En 1980, Michel Tournier signe un sixième roman qui va déconcerter plus d’un critique : dans Gaspard, Melchior et Balthazar, l’écrivain voyageur revisite l’épisode biblique de la Nativité en faisant des Rois Mages les personnages principaux de l’histoire. En outre, Tournier leur adjoint de manière fantaisiste un quatrième comparse de son cru, le prince hindou Taor, reconnaissable à sa gourmandise (il est quant à lui en quête… du loukoum !) et à sa manie d’arriver systématiquement en retard. Cet ajout non dénué d’humour n’est pas l’élément le plus surprenant d’un roman composite qui adopte des formes variées (conte enfantin, fable philosophique, monologue dramatique, réflexion métaphysique…) et se démultiplie en une quantité de points de vue différents : ceux des Rois Mages bien entendu, celui d’Hérode mais également celui de l’âne qui se tient dans la crèche de Bethléem au côté du bœuf.
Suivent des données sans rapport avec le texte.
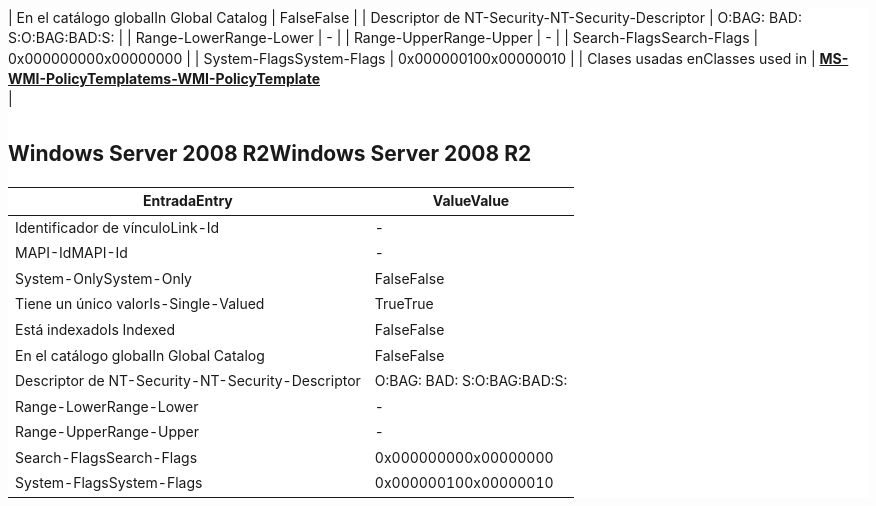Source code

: | <span data-ttu-id="22429-187">En el catálogo global</span><span class="sxs-lookup"><span data-stu-id="22429-187">In Global Catalog</span></span>      | <span data-ttu-id="22429-188">False</span><span class="sxs-lookup"><span data-stu-id="22429-188">False</span></span>                                                              |
| <span data-ttu-id="22429-189">Descriptor de NT-Security-</span><span class="sxs-lookup"><span data-stu-id="22429-189">NT-Security-Descriptor</span></span> | <span data-ttu-id="22429-190">O:BAG: BAD: S:</span><span class="sxs-lookup"><span data-stu-id="22429-190">O:BAG:BAD:S:</span></span>                                                       |
| <span data-ttu-id="22429-191">Range-Lower</span><span class="sxs-lookup"><span data-stu-id="22429-191">Range-Lower</span></span>            | \-                                                                 |
| <span data-ttu-id="22429-192">Range-Upper</span><span class="sxs-lookup"><span data-stu-id="22429-192">Range-Upper</span></span>            | \-                                                                 |
| <span data-ttu-id="22429-193">Search-Flags</span><span class="sxs-lookup"><span data-stu-id="22429-193">Search-Flags</span></span>           | <span data-ttu-id="22429-194">0x00000000</span><span class="sxs-lookup"><span data-stu-id="22429-194">0x00000000</span></span>                                                         |
| <span data-ttu-id="22429-195">System-Flags</span><span class="sxs-lookup"><span data-stu-id="22429-195">System-Flags</span></span>           | <span data-ttu-id="22429-196">0x00000010</span><span class="sxs-lookup"><span data-stu-id="22429-196">0x00000010</span></span>                                                         |
| <span data-ttu-id="22429-197">Clases usadas en</span><span class="sxs-lookup"><span data-stu-id="22429-197">Classes used in</span></span>        | [<span data-ttu-id="22429-198">**MS-WMI-PolicyTemplate**</span><span class="sxs-lookup"><span data-stu-id="22429-198">**ms-WMI-PolicyTemplate**</span></span>](c-mswmi-policytemplate.md)<br/> |



## <a name="windows-server-2008-r2"></a><span data-ttu-id="22429-199">Windows Server 2008 R2</span><span class="sxs-lookup"><span data-stu-id="22429-199">Windows Server 2008 R2</span></span>



| <span data-ttu-id="22429-200">Entrada</span><span class="sxs-lookup"><span data-stu-id="22429-200">Entry</span></span> | <span data-ttu-id="22429-201">Value</span><span class="sxs-lookup"><span data-stu-id="22429-201">Value</span></span> |
|------------------------|--------------------------------------------------------------------|
| <span data-ttu-id="22429-202">Identificador de vínculo</span><span class="sxs-lookup"><span data-stu-id="22429-202">Link-Id</span></span>                | \-                                                                 |
| <span data-ttu-id="22429-203">MAPI-Id</span><span class="sxs-lookup"><span data-stu-id="22429-203">MAPI-Id</span></span>                | \-                                                                 |
| <span data-ttu-id="22429-204">System-Only</span><span class="sxs-lookup"><span data-stu-id="22429-204">System-Only</span></span>            | <span data-ttu-id="22429-205">False</span><span class="sxs-lookup"><span data-stu-id="22429-205">False</span></span>                                                              |
| <span data-ttu-id="22429-206">Tiene un único valor</span><span class="sxs-lookup"><span data-stu-id="22429-206">Is-Single-Valued</span></span>       | <span data-ttu-id="22429-207">True</span><span class="sxs-lookup"><span data-stu-id="22429-207">True</span></span>                                                               |
| <span data-ttu-id="22429-208">Está indexado</span><span class="sxs-lookup"><span data-stu-id="22429-208">Is Indexed</span></span>             | <span data-ttu-id="22429-209">False</span><span class="sxs-lookup"><span data-stu-id="22429-209">False</span></span>                                                              |
| <span data-ttu-id="22429-210">En el catálogo global</span><span class="sxs-lookup"><span data-stu-id="22429-210">In Global Catalog</span></span>      | <span data-ttu-id="22429-211">False</span><span class="sxs-lookup"><span data-stu-id="22429-211">False</span></span>                                                              |
| <span data-ttu-id="22429-212">Descriptor de NT-Security-</span><span class="sxs-lookup"><span data-stu-id="22429-212">NT-Security-Descriptor</span></span> | <span data-ttu-id="22429-213">O:BAG: BAD: S:</span><span class="sxs-lookup"><span data-stu-id="22429-213">O:BAG:BAD:S:</span></span>                                                       |
| <span data-ttu-id="22429-214">Range-Lower</span><span class="sxs-lookup"><span data-stu-id="22429-214">Range-Lower</span></span>            | \-                                                                 |
| <span data-ttu-id="22429-215">Range-Upper</span><span class="sxs-lookup"><span data-stu-id="22429-215">Range-Upper</span></span>            | \-                                                                 |
| <span data-ttu-id="22429-216">Search-Flags</span><span class="sxs-lookup"><span data-stu-id="22429-216">Search-Flags</span></span>           | <span data-ttu-id="22429-217">0x00000000</span><span class="sxs-lookup"><span data-stu-id="22429-217">0x00000000</span></span>                                                         |
| <span data-ttu-id="22429-218">System-Flags</span><span class="sxs-lookup"><span data-stu-id="22429-218">System-Flags</span></span>           | <span data-ttu-id="22429-219">0x00000010</span><span class="sxs-lookup"><span data-stu-id="22429-219">0x00000010</span></span>                                                         |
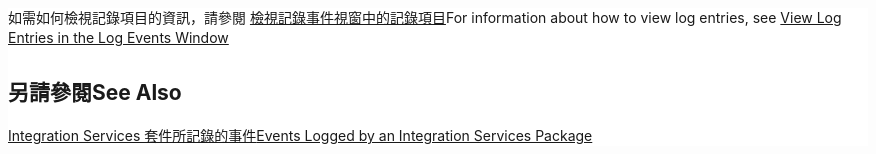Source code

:  <span data-ttu-id="c438f-170">如需如何檢視記錄項目的資訊，請參閱 [檢視記錄事件視窗中的記錄項目](../view-log-entries-in-the-log-events-window.md)</span><span class="sxs-lookup"><span data-stu-id="c438f-170">For information about how to view log entries, see [View Log Entries in the Log Events Window](../view-log-entries-in-the-log-events-window.md)</span></span>  
  
## <a name="see-also"></a><span data-ttu-id="c438f-171">另請參閱</span><span class="sxs-lookup"><span data-stu-id="c438f-171">See Also</span></span>  
 [<span data-ttu-id="c438f-172">Integration Services 套件所記錄的事件</span><span class="sxs-lookup"><span data-stu-id="c438f-172">Events Logged by an Integration Services Package</span></span>](../performance/events-logged-by-an-integration-services-package.md)  
  
  
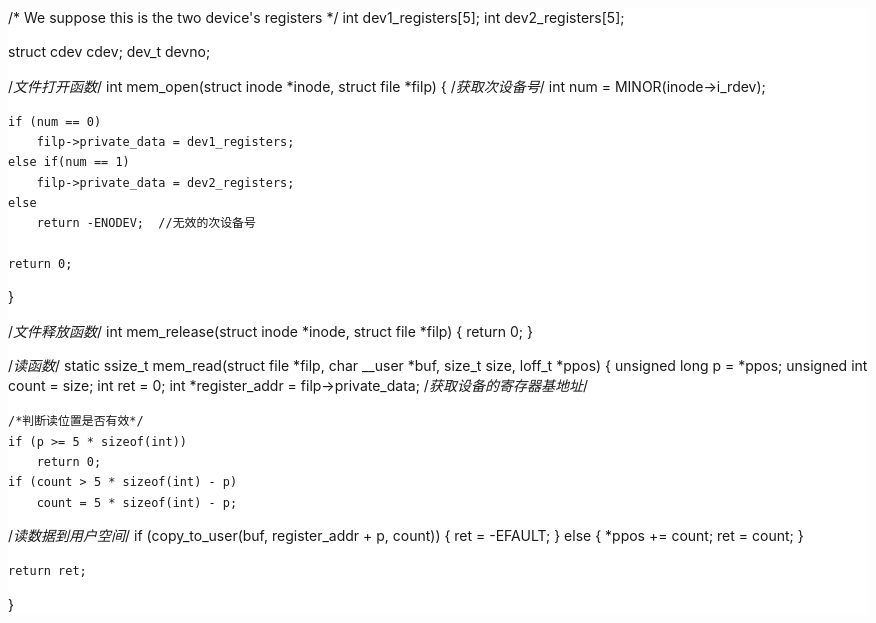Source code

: /* We suppose this is the two device's registers */
int dev1_registers[5];
int dev2_registers[5];

struct cdev cdev; 
dev_t devno;

/*文件打开函数*/
int mem_open(struct inode *inode, struct file *filp)
{
    /*获取次设备号*/
    int num = MINOR(inode->i_rdev);
    
    if (num == 0)
        filp->private_data = dev1_registers;
    else if(num == 1)
        filp->private_data = dev2_registers;
    else
        return -ENODEV;  //无效的次设备号
    
    return 0; 
}

/*文件释放函数*/
int mem_release(struct inode *inode, struct file *filp)
{
    return 0;
}

/*读函数*/
static ssize_t mem_read(struct file *filp, char __user *buf, size_t size, loff_t *ppos)
{
    unsigned long p = *ppos;
    unsigned int count = size;
    int ret = 0;
    int *register_addr = filp->private_data; /*获取设备的寄存器基地址*/

    /*判断读位置是否有效*/
    if (p >= 5 * sizeof(int))
        return 0;
    if (count > 5 * sizeof(int) - p)
        count = 5 * sizeof(int) - p;

  /*读数据到用户空间*/
    if (copy_to_user(buf, register_addr + p, count))
    {
        ret = -EFAULT;
    }
    else
    {
        *ppos += count;
        ret = count;
    }
    
    return ret;
}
En 2017, répondant à une commande de la Ernst von Siemens Musikstiftung, le compositeur hispano-argentin Fabián Panisello et le librettiste Gilles Rico s’emparent de cette matière littéraire riche pour en faire une pièce de théâtre musical singulière, pour mezzo-soprano, ensemble instrumental de six musiciens et dispositif multimédia. Suivant une intention de Michel Tournier qui avait lui-même raccourci son roman pour en livrer une adaptation (nommée Les Rois Mages) à destination de jeunes lecteurs, Rico et Panisello imaginent leur partition pour un public constitué d’adultes comme de jeunes enfants, et se soucient en premier lieu de l’intelligibilité du récit.
Le livret reprend donc sensiblement la forme du roman en chapitres clairement délimités et attribue la trame à une chanteuse soliste qui a pour mission d’adopter tantôt la voix d’un des personnages, tantôt la posture d’un narrateur qui lie les histoires entre elles. Panisello confie à la mezzo-soprano récitante une palette expressive étendue, allant de la déclamation au chant lyrique en passant par des chuchotements ou du sprechgesang (parler-chanter). Tandis que la forme dramaturgique joue avec la temporalité du récit via des flashbacks et autres ellipses, l’écriture musicale n’est pas en reste, jouant avec la langue, la syntaxe, la pulsation, la métrique, arrêtant parfois le temps dans des envolées lyriques ou le troublant avec des effets contrapuntiques, des boucles rythmiques et des cellules répétées – autant de procédés typiques des recherches du compositeur. Cette manière de s’évader hors du temps terrestre est en parfait accord avec le propos littéraire de Tournier : car dès lors qu’ils vont suivre la comète qui est apparue dans le ciel au-dessus d’eux, les Rois Mages vont vivre une expérience qui dépasse leur condition humaine et la durée de leur existence sur Terre. « Le temps semblait s’être transformé en éternité », dira l’âne après la venue du nouveau-né dans son étable.
Dans le roman de Tournier, la comète occupe une place centrale et donne aux quêtes des personnages des dimensions insoupçonnées. Dans la pièce de Panisello et Rico, la mise en scène reste extrêmement sobre mais un dispositif multimédia est intégré afin de repousser les limites de l’espace scénique et de lui donner les dimensions de l’univers. L’utilisation de l’électroacoustique (jouant en temps réel ou avec des éléments préenregistrés) ajoute des échos surnaturels et une profondeur insondable aux effets sonores. Quant au dispositif vidéo, il projette le spectateur la tête dans les étoiles : l’ensemble des images qui font office de décors immersifs proviennent du planétarium Supernova de l’ESO (European Southern Observatory) et ont été soigneusement choisies avec la collaboration d’un astronome, Mathias Jäger. Sur ces photographies de constellations, de galaxies, de novae et supernovae qui donnent l’impression de suivre littéralement la comète, des animations donnent à voir de temps à autre les Rois Mages, comme des illustrations sorties tout droit d’un livre de contes et légendes. Ainsi le spectateur est-il convié à cheminer comme en apesanteur avec les personnages et les musiciens, « marchant d’un même pas vers la comète qui se hérisse de lumière dans l’air glacé ».